The matter had further exacerbated tensions between Cuomo and other Democrats, including New York Assemblyman Ron Kim. He accused Cuomo of prioritizing "profits" over people because the governor catered to lobbyists and granted legal immunity to nursing homes to help that industry avoid malpractice suits.

The State Legislature revoked Cuomo's pandemic emergency powers on Tuesday.

Meanwhile, three women have accused Cuomo of sexual harassment. The poll found 37 percent of voters believe the accusations provide legitimate basis for Cuomo's resignation, while 34 percent do not believe he should step down because of the women's allegations.

Former aide Lindsey Boylan accused the governor in a Medium blog post of spreading a culture of "humiliating" behavior, inviting her to play strip poker, and kissing her at work. Charlotte Bennett, another former aide, came forward to The New York Times and said the governor questioned her about her sex life and dating preferences. A third woman, Anna Ruch, separately told the Times the governor's advances at a wedding left her "confused and shocked and embarrassed."

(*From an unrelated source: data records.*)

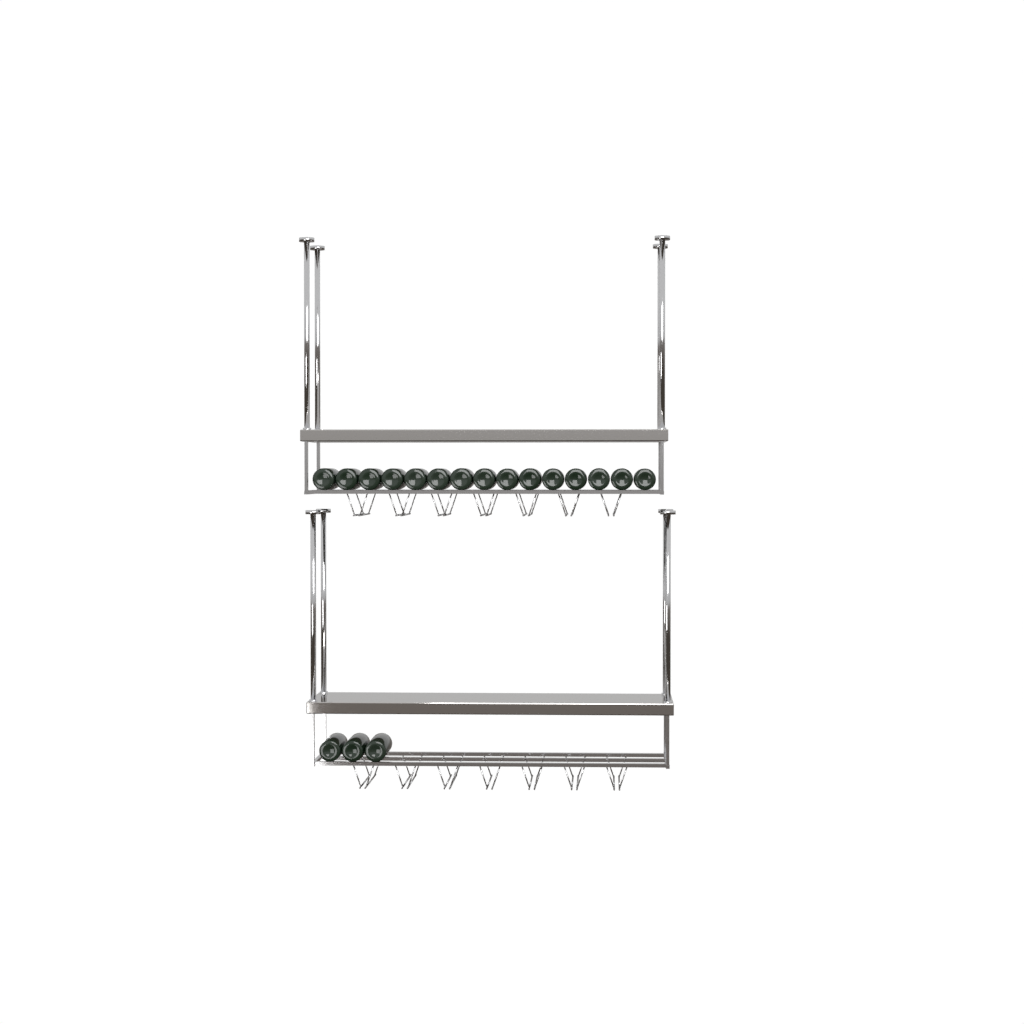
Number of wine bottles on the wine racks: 18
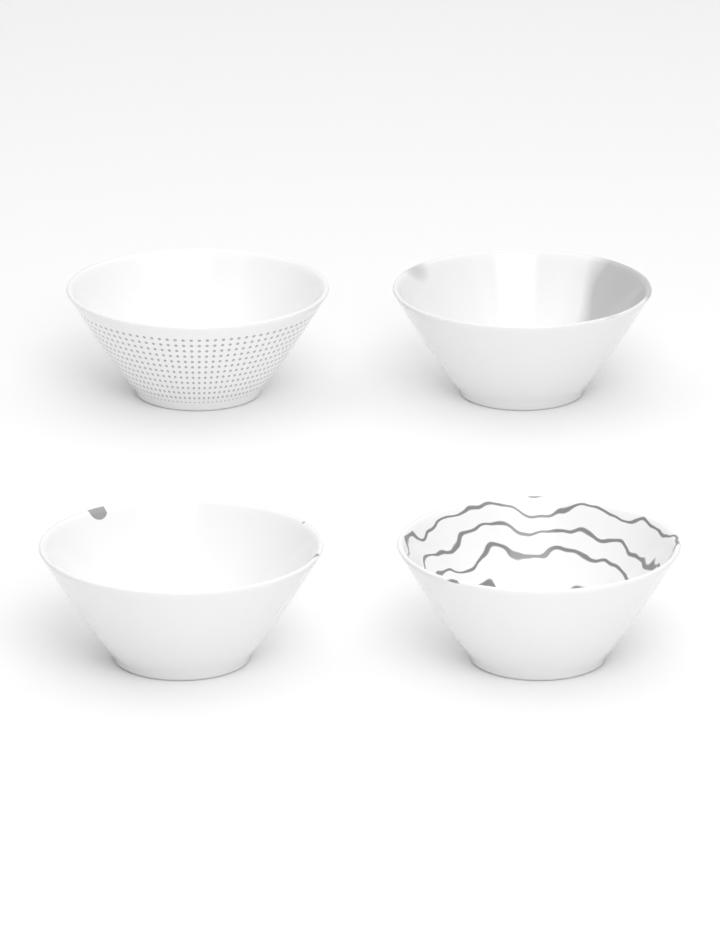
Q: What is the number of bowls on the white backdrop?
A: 4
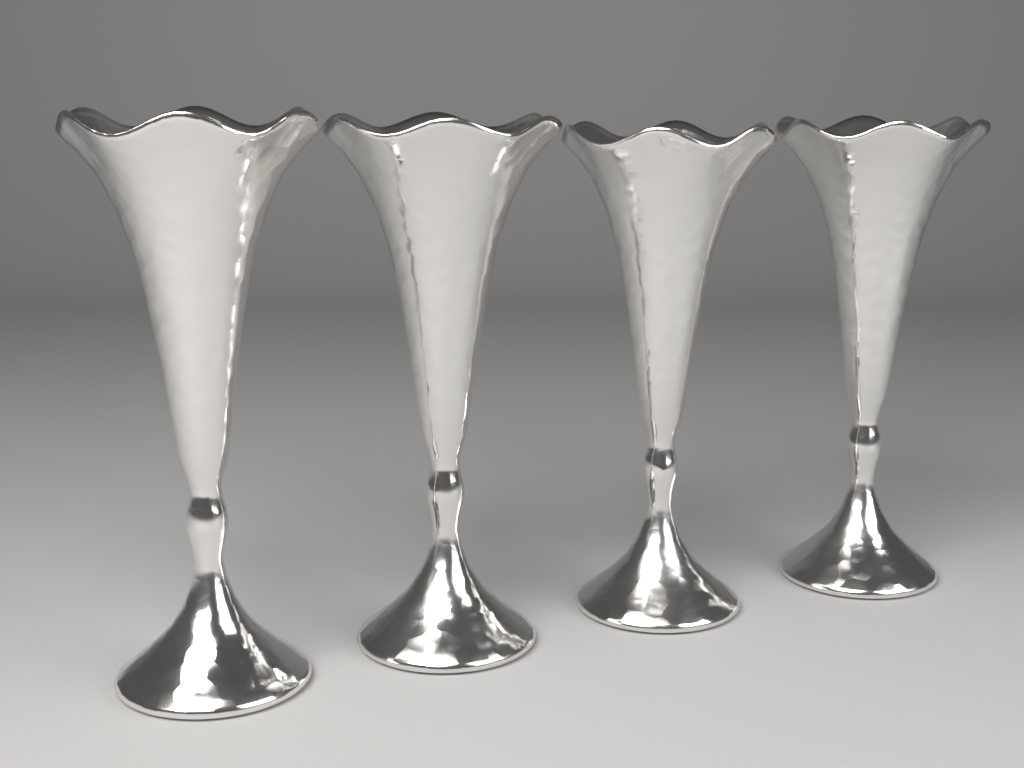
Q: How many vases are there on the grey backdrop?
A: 4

Most voters said they are unsure at this time whether or not they believe the sexual harassment allegations are true.

Cuomo issued an apology on Sunday, recognizing that some "comments, given [his] position, made others feel in ways I never intended." Yet the poll reported 42 percent of those aware of the allegations were unsatisfied with the governor's statement.

"I acknowledge some of the things I have said have been misinterpreted as an unwanted flirtation. To the extent anyone felt that way, I am truly sorry about that," Cuomo said in the statement.

The study also found that 43 percent of females approve of Cuomo's work as governor and 56 percent of male voters disapprove. It surveyed 700 people from Monday to Tuesday.

Newsweek has reached out to Cuomo's office for comment.